Democrats have traditionally been worse at messaging, agreed. But there's a new crop of catchy slogans that seem quite popular at least among a loud subset of Democrats and which can't really be explained by "terrible messaging". It might be explained by choosing the wrong audience.
Take, for instance, the infamous "basket of deplorables" comment. This wasn't hard to understand. Nobody needed to explain anything. It was just offensive to anyone who had doubts about parts of the Democratic platform in 2016. This isn't about bad messaging, this is about bad intent. "You're not with me, so I'm gonna give you 50-50 odds of being racist, sexist, homophobic, xenophobic, and Islamophobic. Now, how 'bout you vote for me?" This plays really well with the hardcore supporters who want to belittle the opposition. It doesn't play very well with swing voters. Simple message, effective message, wrong target audience.
Take, for instance, McAuliffe's election-losing statement, "I don’t think parents should be telling schools what they should teach." This isn't hard to understand: the board of education and teachers decide what your kids learn, and you don't. The problem is that a lot of parents care about what their kids learn--the message "shut up, go away, we've got this" instead of "we want to hear parents' concerns and balance all the different perspectives" isn't an issue of needing to explain. The attitude is offensive if you're worried, which you're more likely to be if you're a swing voter. But it plays well with the hardcore supporters who just want the conservative nuts to quit trying to take books out of schools and pretend homosexuality doesn't exist. Simple message, effective message, wrong target audience.
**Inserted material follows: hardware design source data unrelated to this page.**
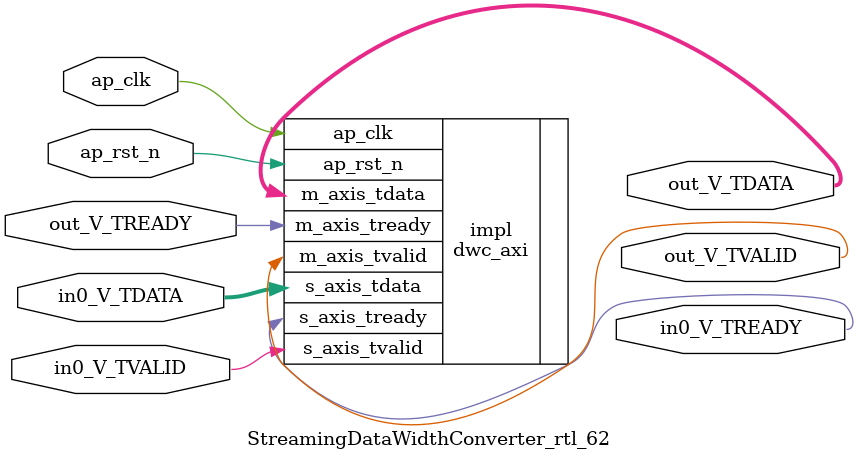
<source format=v>
/******************************************************************************
 * Copyright (C) 2023, Advanced Micro Devices, Inc.
 * All rights reserved.
 *
 * Redistribution and use in source and binary forms, with or without
 * modification, are permitted provided that the following conditions are met:
 *
 *  1. Redistributions of source code must retain the above copyright notice,
 *     this list of conditions and the following disclaimer.
 *
 *  2. Redistributions in binary form must reproduce the above copyright
 *     notice, this list of conditions and the following disclaimer in the
 *     documentation and/or other materials provided with the distribution.
 *
 *  3. Neither the name of the copyright holder nor the names of its
 *     contributors may be used to endorse or promote products derived from
 *     this software without specific prior written permission.
 *
 * THIS SOFTWARE IS PROVIDED BY THE COPYRIGHT HOLDERS AND CONTRIBUTORS "AS IS"
 * AND ANY EXPRESS OR IMPLIED WARRANTIES, INCLUDING, BUT NOT LIMITED TO,
 * THE IMPLIED WARRANTIES OF MERCHANTABILITY AND FITNESS FOR A PARTICULAR
 * PURPOSE ARE DISCLAIMED. IN NO EVENT SHALL THE COPYRIGHT HOLDER OR
 * CONTRIBUTORS BE LIABLE FOR ANY DIRECT, INDIRECT, INCIDENTAL, SPECIAL,
 * EXEMPLARY, OR CONSEQUENTIAL DAMAGES (INCLUDING, BUT NOT LIMITED TO,
 * PROCUREMENT OF SUBSTITUTE GOODS OR SERVICES; LOSS OF USE, DATA, OR PROFITS;
 * OR BUSINESS INTERRUPTION). HOWEVER CAUSED AND ON ANY THEORY OF LIABILITY,
 * WHETHER IN CONTRACT, STRICT LIABILITY, OR TORT (INCLUDING NEGLIGENCE OR
 * OTHERWISE) ARISING IN ANY WAY OUT OF THE USE OF THIS SOFTWARE, EVEN IF
 * ADVISED OF THE POSSIBILITY OF SUCH DAMAGE.
 *****************************************************************************/

module StreamingDataWidthConverter_rtl_62 #(
	parameter  IBITS = 256,
	parameter  OBITS = 4,

	parameter  AXI_IBITS = (IBITS+7)/8 * 8,
	parameter  AXI_OBITS = (OBITS+7)/8 * 8
)(
	//- Global Control ------------------
	(* X_INTERFACE_INFO = "xilinx.com:signal:clock:1.0 ap_clk CLK" *)
	(* X_INTERFACE_PARAMETER = "ASSOCIATED_BUSIF in0_V:out_V, ASSOCIATED_RESET ap_rst_n" *)
	input	ap_clk,
	(* X_INTERFACE_PARAMETER = "POLARITY ACTIVE_LOW" *)
	input	ap_rst_n,

	//- AXI Stream - Input --------------
	output	in0_V_TREADY,
	input	in0_V_TVALID,
	input	[AXI_IBITS-1:0]  in0_V_TDATA,

	//- AXI Stream - Output -------------
	input	out_V_TREADY,
	output	out_V_TVALID,
	output	[AXI_OBITS-1:0]  out_V_TDATA
);

	dwc_axi #(
		.IBITS(IBITS),
		.OBITS(OBITS)
	) impl (
		.ap_clk(ap_clk),
		.ap_rst_n(ap_rst_n),
		.s_axis_tready(in0_V_TREADY),
		.s_axis_tvalid(in0_V_TVALID),
		.s_axis_tdata(in0_V_TDATA),
		.m_axis_tready(out_V_TREADY),
		.m_axis_tvalid(out_V_TVALID),
		.m_axis_tdata(out_V_TDATA)
	);

endmodule

</source>
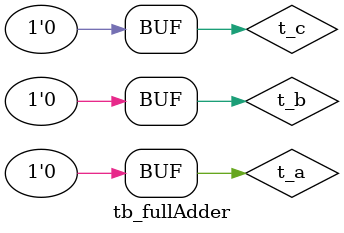
<source format=v>
module tb_fullAdder;
reg t_a,t_b,t_c;
wire t_y;
fullAdder ckt1(.a(t_a),.b(t_b),.c(t_c),.y(t_y));
initial begin
    $dumpfile("1.vcd");
    $dumpvars(0,tb_fullAdder);
end
initial begin
    $monitor(t_a,t_b,t_c,t_y);
    t_a = 1'b0; t_b = 1'b0;t_c = 1'b0; //000
    #5   
    t_a = 1'b0;t_b = 1'b0; t_c = 1'b1; //001
    #5
    t_a = 1'b0;t_b = 1'b1;t_c = 1'b0; //010   
    #5 
    t_a = 1'b0;t_b = 1'b1; t_c = 1'b1; //011
    #5 
    t_a = 1'b1;t_b = 1'b0;t_c = 1'b0; //100
    #5  
    t_a = 1'b1;t_b = 1'b0;t_c = 1'b1; //101
    #5    
    t_a = 1'b1;t_b = 1'b1;t_c = 1'b0; //110
    #5   
    t_a = 1'b1;t_b = 1'b1;t_c = 1'b1; //111
    #5        
    t_a = 1'b0;t_b = 1'b0;   t_c = 1'b0; //000 
end    
endmodule

</source>
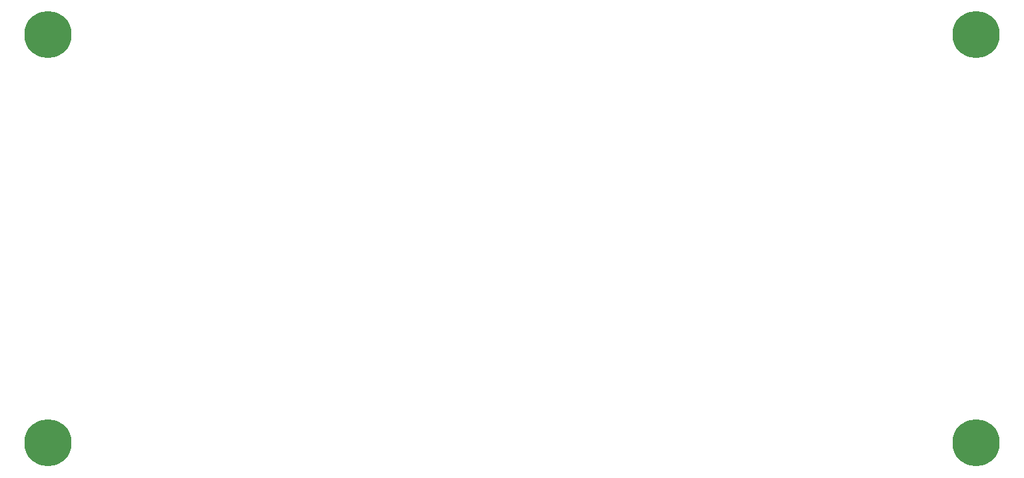
<source format=gbr>
G04 #@! TF.GenerationSoftware,KiCad,Pcbnew,6.0.7-f9a2dced07~116~ubuntu22.04.1*
G04 #@! TF.CreationDate,2022-09-04T10:06:15-07:00*
G04 #@! TF.ProjectId,keypad-frame,6b657970-6164-42d6-9672-616d652e6b69,May2021*
G04 #@! TF.SameCoordinates,Original*
G04 #@! TF.FileFunction,Copper,L2,Bot*
G04 #@! TF.FilePolarity,Positive*
%FSLAX46Y46*%
G04 Gerber Fmt 4.6, Leading zero omitted, Abs format (unit mm)*
G04 Created by KiCad (PCBNEW 6.0.7-f9a2dced07~116~ubuntu22.04.1) date 2022-09-04 10:06:15*
%MOMM*%
%LPD*%
G01*
G04 APERTURE LIST*
G04 #@! TA.AperFunction,ViaPad*
%ADD10C,6.000000*%
G04 #@! TD*
G04 APERTURE END LIST*
D10*
G04 #@! TO.N,*
X225500000Y-59900000D03*
X107500000Y-111900000D03*
X107500000Y-59900000D03*
X225500000Y-111900000D03*
G04 #@! TD*
M02*

</source>
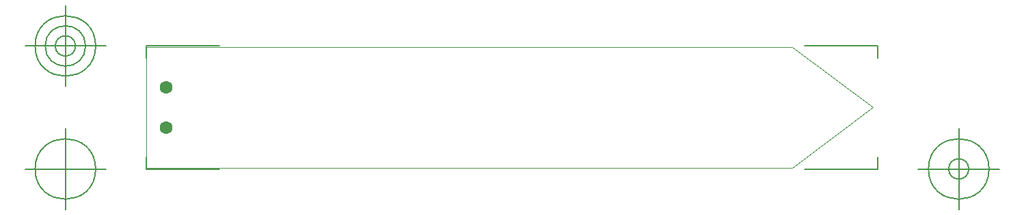
<source format=gbr>
G04 Generated by Ultiboard 13.0 *
%FSLAX34Y34*%
%MOMM*%

%ADD10C,0.0001*%
%ADD11C,0.1500*%
%ADD12C,0.0010*%
%ADD13C,1.6000*%


G04 ColorRGB FF00CC for the following layer *
%LNSolder Mask Top*%
%LPD*%
G54D10*
G54D11*
X-200000Y-551290D02*
X-200000Y-536032D01*
X-200000Y-551290D02*
X-109350Y-551290D01*
X706505Y-551290D02*
X615855Y-551290D01*
X706505Y-551290D02*
X706505Y-536032D01*
X706505Y-398710D02*
X706505Y-413968D01*
X706505Y-398710D02*
X615855Y-398710D01*
X-200000Y-398710D02*
X-109350Y-398710D01*
X-200000Y-398710D02*
X-200000Y-413968D01*
X-250000Y-551290D02*
X-350000Y-551290D01*
X-300000Y-601290D02*
X-300000Y-501290D01*
X-337500Y-551290D02*
G75*
D01*
G02X-337500Y-551290I37500J0*
G01*
X756505Y-551290D02*
X856505Y-551290D01*
X806505Y-601290D02*
X806505Y-501290D01*
X769005Y-551290D02*
G75*
D01*
G02X769005Y-551290I37500J0*
G01*
X794005Y-551290D02*
G75*
D01*
G02X794005Y-551290I12500J0*
G01*
X-250000Y-398710D02*
X-350000Y-398710D01*
X-300000Y-448710D02*
X-300000Y-348710D01*
X-337500Y-398710D02*
G75*
D01*
G02X-337500Y-398710I37500J0*
G01*
X-325000Y-398710D02*
G75*
D01*
G02X-325000Y-398710I25000J0*
G01*
X-312500Y-398710D02*
G75*
D01*
G02X-312500Y-398710I12500J0*
G01*
X-200000Y-551290D02*
X-200000Y-536032D01*
X-200000Y-551290D02*
X-109350Y-551290D01*
X706505Y-551290D02*
X615855Y-551290D01*
X706505Y-551290D02*
X706505Y-536032D01*
X706505Y-398710D02*
X706505Y-413968D01*
X706505Y-398710D02*
X615855Y-398710D01*
X-200000Y-398710D02*
X-109350Y-398710D01*
X-200000Y-398710D02*
X-200000Y-413968D01*
X-250000Y-551290D02*
X-350000Y-551290D01*
X-300000Y-601290D02*
X-300000Y-501290D01*
X-337500Y-551290D02*
G75*
D01*
G02X-337500Y-551290I37500J0*
G01*
X756505Y-551290D02*
X856505Y-551290D01*
X806505Y-601290D02*
X806505Y-501290D01*
X769005Y-551290D02*
G75*
D01*
G02X769005Y-551290I37500J0*
G01*
X794005Y-551290D02*
G75*
D01*
G02X794005Y-551290I12500J0*
G01*
X-250000Y-398710D02*
X-350000Y-398710D01*
X-300000Y-448710D02*
X-300000Y-348710D01*
X-337500Y-398710D02*
G75*
D01*
G02X-337500Y-398710I37500J0*
G01*
X-325000Y-398710D02*
G75*
D01*
G02X-325000Y-398710I25000J0*
G01*
X-312500Y-398710D02*
G75*
D01*
G02X-312500Y-398710I12500J0*
G01*
G54D12*
X600000Y-550000D02*
X250000Y-550000D01*
X-100000Y-550000D01*
X-150000Y-550000D01*
X-200000Y-550000D01*
X-100000Y-400000D02*
X600000Y-400000D01*
X-200000Y-400000D02*
X-100000Y-400000D01*
X-200000Y-550000D02*
X-200000Y-400000D01*
X600000Y-400000D02*
X700000Y-475000D01*
X600000Y-550000D01*
G54D13*
X-175000Y-500000D03*
X-175000Y-450000D03*

M02*

</source>
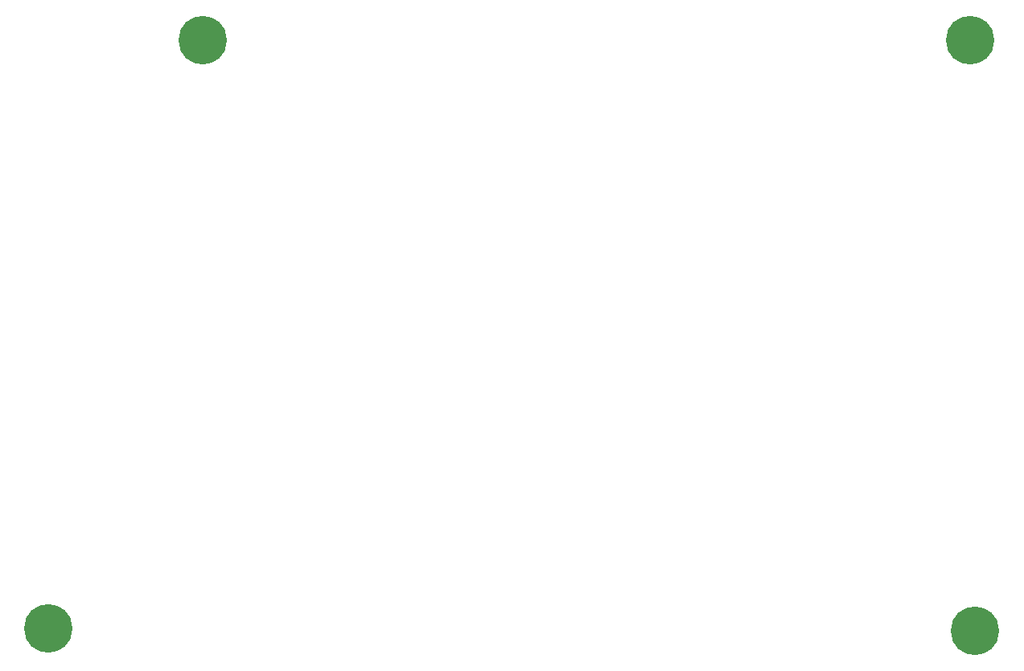
<source format=gbr>
%TF.GenerationSoftware,KiCad,Pcbnew,(6.0.7-1)-1*%
%TF.CreationDate,2022-08-15T15:57:33+02:00*%
%TF.ProjectId,wizza-back-blate,77697a7a-612d-4626-9163-6b2d626c6174,v1.0.0*%
%TF.SameCoordinates,Original*%
%TF.FileFunction,Soldermask,Bot*%
%TF.FilePolarity,Negative*%
%FSLAX46Y46*%
G04 Gerber Fmt 4.6, Leading zero omitted, Abs format (unit mm)*
G04 Created by KiCad (PCBNEW (6.0.7-1)-1) date 2022-08-15 15:57:33*
%MOMM*%
%LPD*%
G01*
G04 APERTURE LIST*
%ADD10C,5.100000*%
G04 APERTURE END LIST*
D10*
%TO.C,*%
X200660000Y-124460000D03*
%TD*%
%TO.C,*%
X297688000Y-62484000D03*
%TD*%
%TO.C,*%
X216916000Y-62484000D03*
%TD*%
%TO.C,*%
X298196000Y-124714000D03*
%TD*%
M02*

</source>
"Defund the police" you would think is a classic example of bad messaging in that supposedly this means to spend more on non-police social support services so the police can concentrate on tasks you actually need armed police for, thereby using your budget more efficiently. But a bunch of cities--almost all Democratic ones--simply reduced their police budgets without first establishing a credible alternative social support service. So either the messaging was so bad that even the supporters lost track of what they were asking for, or in fact the message wasn't as complicated as it seems. "Police bad. Police racist. Police get less money." That's what it sounds like the slogan means, and that's mostly how it worked out in practice, and that plays well to a certain crowd (especially when they get to feel all smug about knowing that it isn't supposed to mean what it says--the interesting part is in what isn't said). But not, for the most part, the crowd you need to sway to win elections. Simple message, effective message, wrong target audience.
One could go on, but no, I don't think the hypothesis that it's simply bad messaging explains it.
(Note--Republicans have the same problem on their side. I'm just pushing back on the idea that Democrats' problem these days is just messaging rather than the actual meaning.)